## Problem set
(A) In the safety audit text, condense the paragraph beginning "As calls for corrective action" into a short bulleted list that keeps its main facts.
(B) From the safety audit text, copy word for word the passage from "As calls for" to "escalate into losses.".

## Document segment
Your template information (scores and discrepancies by audit element) should be entered into simple spreadsheets at the final destination to create trend analyses for your audit process. Trend charts of overall scores posted in each of your audited work zones become compelling metrics to review during shift meetings or toolbox talks. Keep it simple; manually posted scores on area run charts serve to increase involvement and conserve your resources. Ensure your data clearly signifies the level of safety performance for the work group over the course of time.  This is the message to deliver, and this is the metric that sustains expectations.

Trending of discrepancies is of prime importance to your safety process. Significant, revealing gaps appear in mere weeks of capturing each audit element from all audit work zones. Commonly, certain audit items will show repetitive failures over time. Zone-by-zone tracking of items that repeatedly fail acts as a predictor of the potential means for injury or potential means of other losses, and it provides a visual indicator to managers and safety professionals of where corrective actions would prevent such losses.  You can target responses (training, supplemental supplies, procedural change, capital expenditures, etc.) to prioritize the variety of needs for each of your work zones.  Through trending, your site will become more proactive and less reactive in its safety process administration.

2.  Track  the Corrective Actions to Completion

As calls for corrective action (work orders, replacement item procurement, etc.) emerge within the sweep audit review loop, it's important to maintain visibility of these corrective needs until they are completed. Create and maintain a tracking sheet of open-versus-closed needs so you satisfy this objective. Best captured at the point of final destination, this method allows you to share this data at various levels. As a final thought, closure of needed corrective actions positively impacts your site in two ways: It helps you reduce the potential for injury or other losses and is a trust-building activity for employees who become first-hand witnesses to improvements taking place. Tracking sheets with routine updates are effective tools that close loops on corrective needs before they escalate into losses.

## Source excerpt
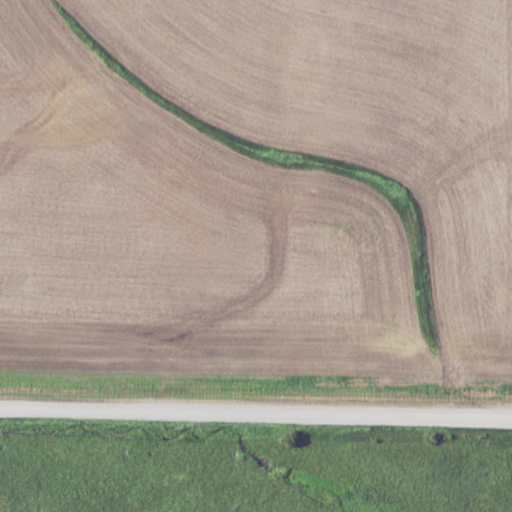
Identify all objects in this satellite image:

## Expected answers
(A)
- Corrective needs that come up in the sweep audit review loop, such as work orders and replacement item procurement, should stay visible until they are completed.
- An open-versus-closed tracking sheet serves this purpose. It is best kept at the point of final destination so the data can be shared at various levels.
- Closing corrective actions lowers the potential for injury or other losses. It also builds trust with employees who see the improvements happen.
- Tracking sheets that are routinely updated close loops on corrective needs before they escalate into losses.

(B)
As calls for corrective action (work orders, replacement item procurement, etc.) emerge within the sweep audit review loop, it's important to maintain visibility of these corrective needs until they are completed. Create and maintain a tracking sheet of open-versus-closed needs so you satisfy this objective. Best captured at the point of final destination, this method allows you to share this data at various levels. As a final thought, closure of needed corrective actions positively impacts your site in two ways: It helps you reduce the potential for injury or other losses and is a trust-building activity for employees who become first-hand witnesses to improvements taking place. Tracking sheets with routine updates are effective tools that close loops on corrective needs before they escalate into losses.